The main problem here are the flagship cards. When you start spending up, you want to have all of the bells and whistles, and AMD is struggling on that front. The raw performance is competitive, but ray tracing and features are not, which is a tough compromise when you’re spending so much money on a graphics card.

This should be an area where AMD focuses on in the future, however. We currently expect to see AMD’s RDNA 4 graphics card in the second half of this year. The release date is fluid, with some leakers pointing to late summer and other suggesting the cards will arrive in winter, but it seems like RDNA 4 will launch at some point in 2024.

AMD is well aware of the ray tracing gap with Nvidia, too. Former Radeon manager Scott Herkelman said, “we just have to do better on future generations” in reference to ray tracing, pointing out the fact that AMD undercuts Nvidia’s pricing due to the ray tracing gap.

In addition, leakers like Moore’s Law is Dead claim that AMD is “going to go hard for ray tracing” in future GPU generations. That’s certainly the trajectory AMD has been on, with the current generation being a bit of an inflection point.

Signs are positive, but some leakers suggest AMD is abandoning high-end GPUs with its next-gen options, and instead focusing on midrange GPUs where the vast majority of PC gamers live. This is speculation for now, but if it’s true, high-end experiences like path tracing in games don’t seem likely if AMD focuses on the mainstream in the next generation.
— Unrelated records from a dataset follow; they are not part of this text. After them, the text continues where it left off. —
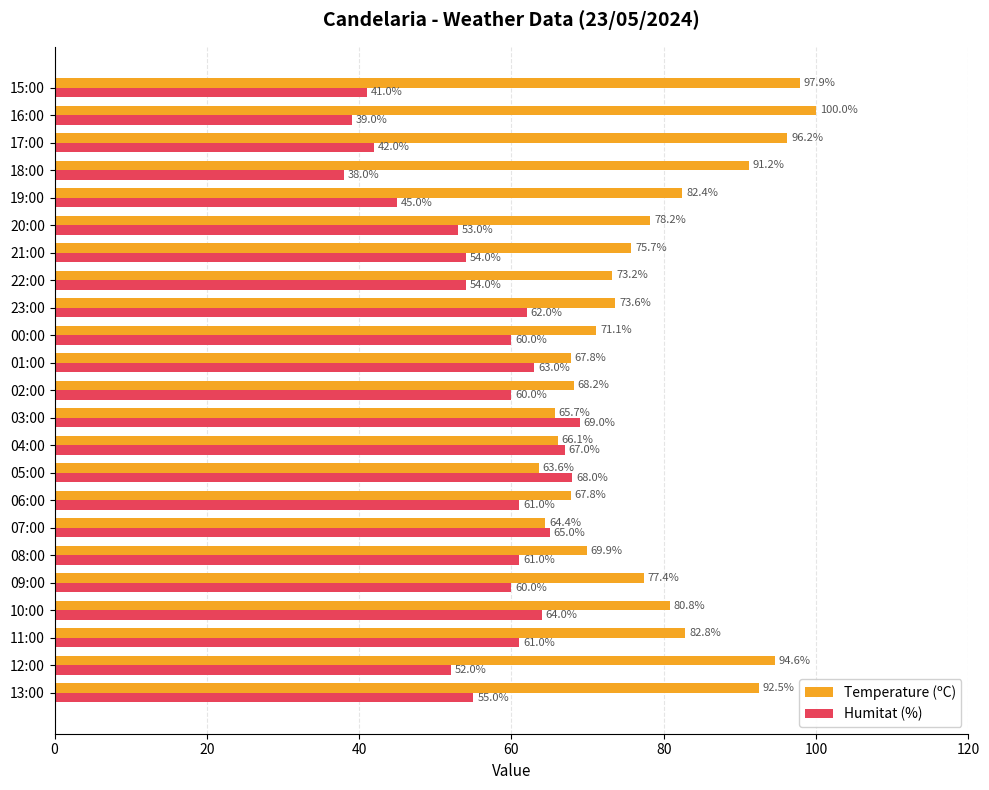

Count the number of categories in the chart.

23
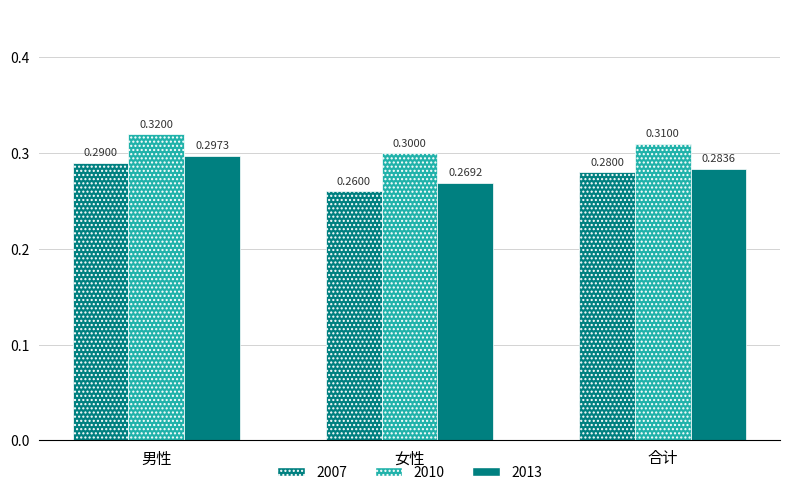

Reading right to left, extract all data points from this chart.

2007: 0.3	0.3	0.3
2010: 0.3	0.3	0.3
2013: 0.3	0.3	0.3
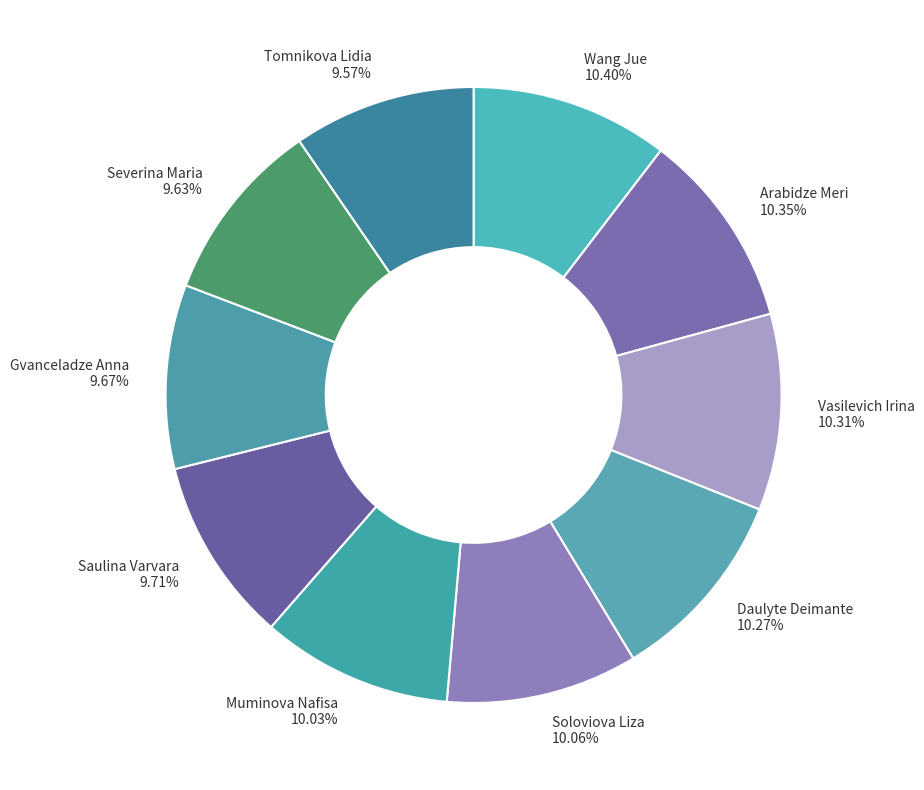

What is the total percentage of Wang Jue and Saulina Varvara?

20.1%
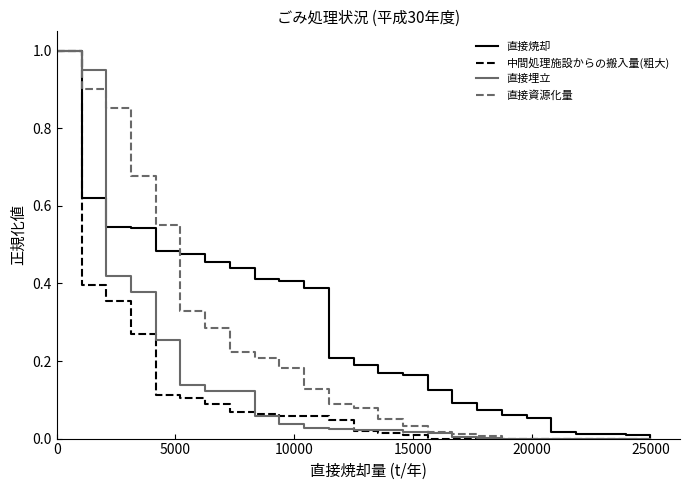

List the series in order of their overall mean, highest first.

直接焼却, 直接資源化量, 直接埋立, 中間処理施設からの搬入量(粗大)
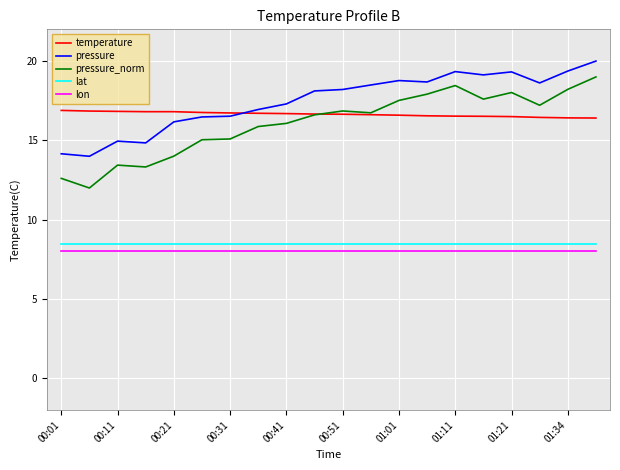

What is the minimum value for temperature?

16.4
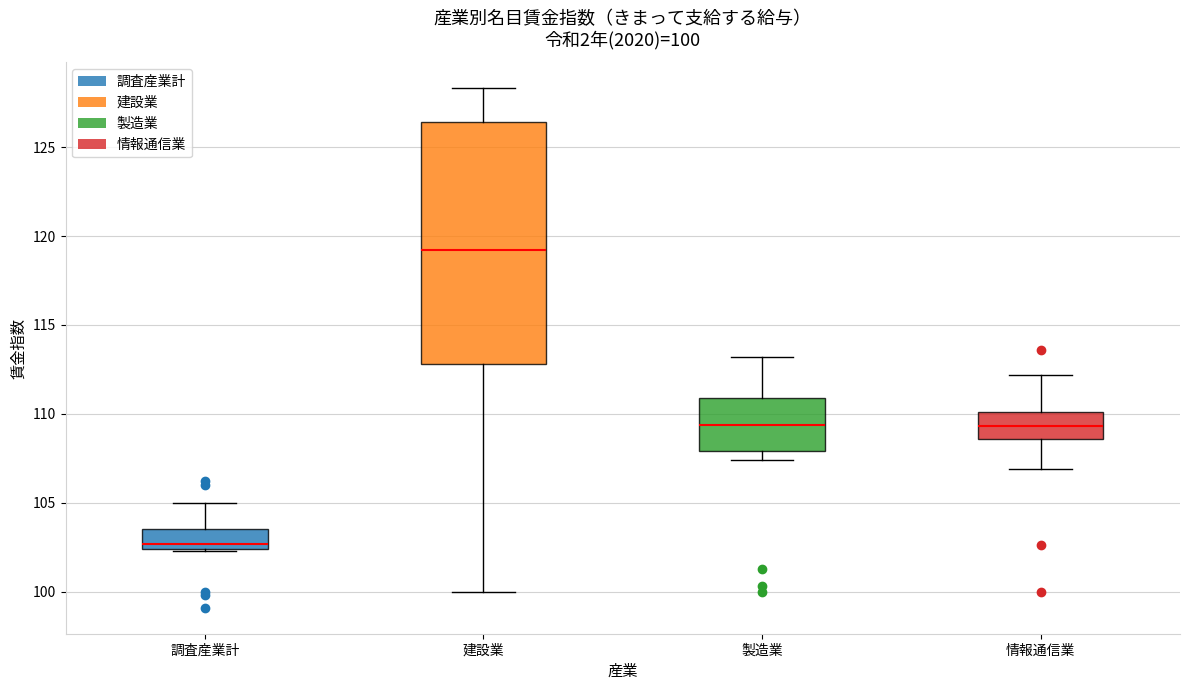

Comparing the boxes themselves (not the whiskers), which one is the tallest?

建設業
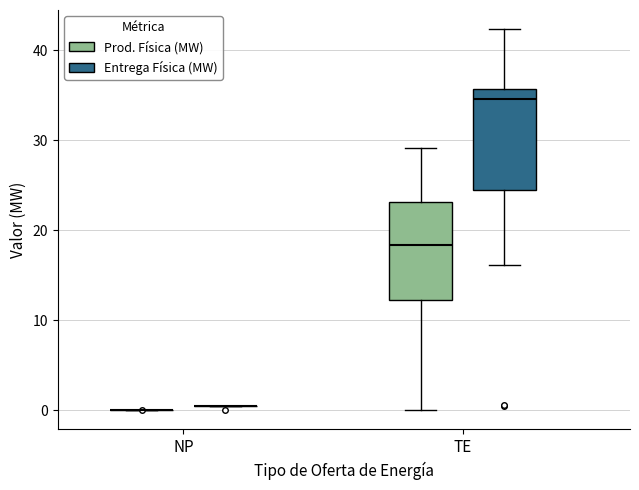

Reading left to right, read every box against the y-axis: the position of its median line, the range the box covers, and the ends of its whiskers. The values are not printed on the chart, so give them approximately, as read against the axis.

NP (Prod. Física (MW)): box collapsed to a line at 0, whiskers 0 to 0
NP (Entrega Física (MW)): box collapsed to a line at 0, whiskers 0 to 0
TE (Prod. Física (MW)): median 18, box 12 to 23, whiskers 0 to 29
TE (Entrega Física (MW)): median 35, box 25 to 36, whiskers 16 to 42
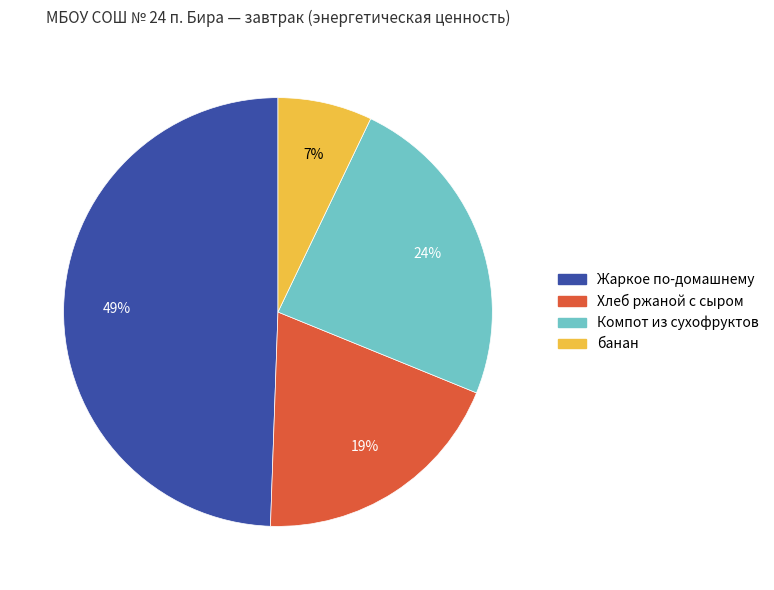

What percentage is the Компот из сухофруктов slice, to the nearest percent?

24%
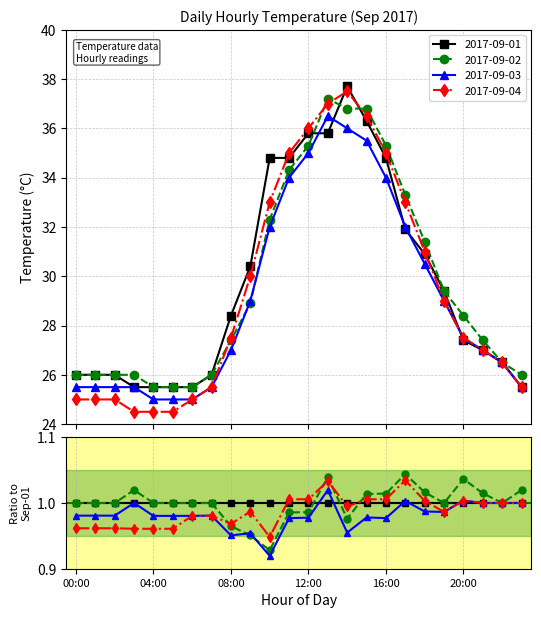

True or false: 2017-09-03/ref and 2017-09-02/ref cross at least once.

True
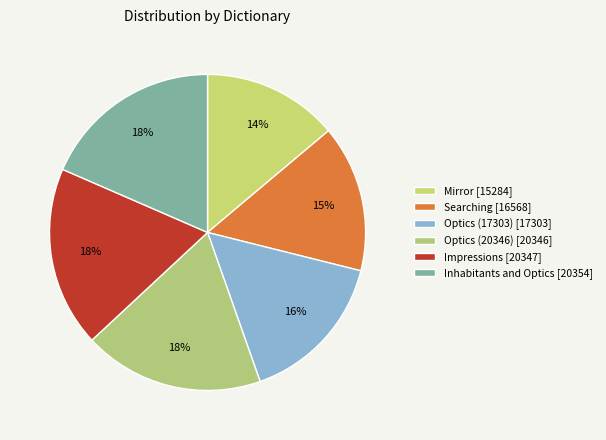

What portion of the pie excludes Optics (17303)?

84.3%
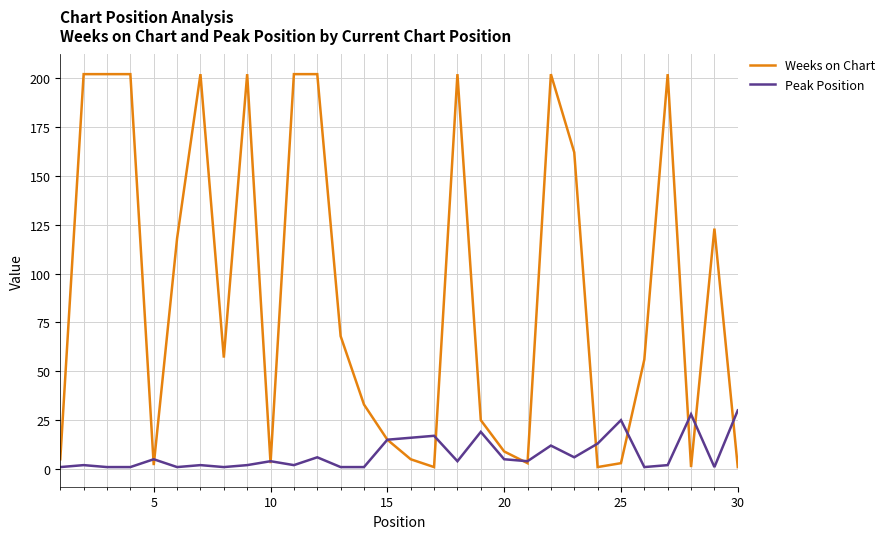

Which series has the largest total across all categories?

Weeks on Chart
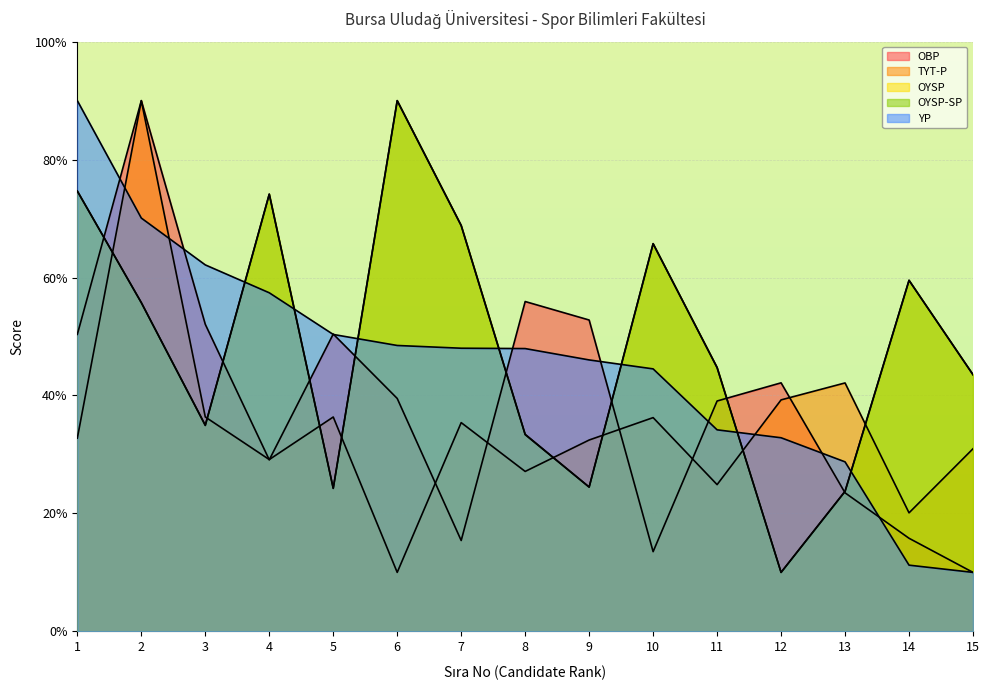

At which category does the chart reach its peak across all series?

2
Regardless, it’s an area AMD needs to address sooner rather than later. We already have a few example of how path tracing can transform the look of a game with Alan Wake 2, Cyberpunk 2077, Minecraft RTX, and Portal with RTX, and I suspect we’ll see more games supporting the demanding lighting tech in the future. It won’t be every game, but good performance in these prestige titles will continue to be important for flagship offerings.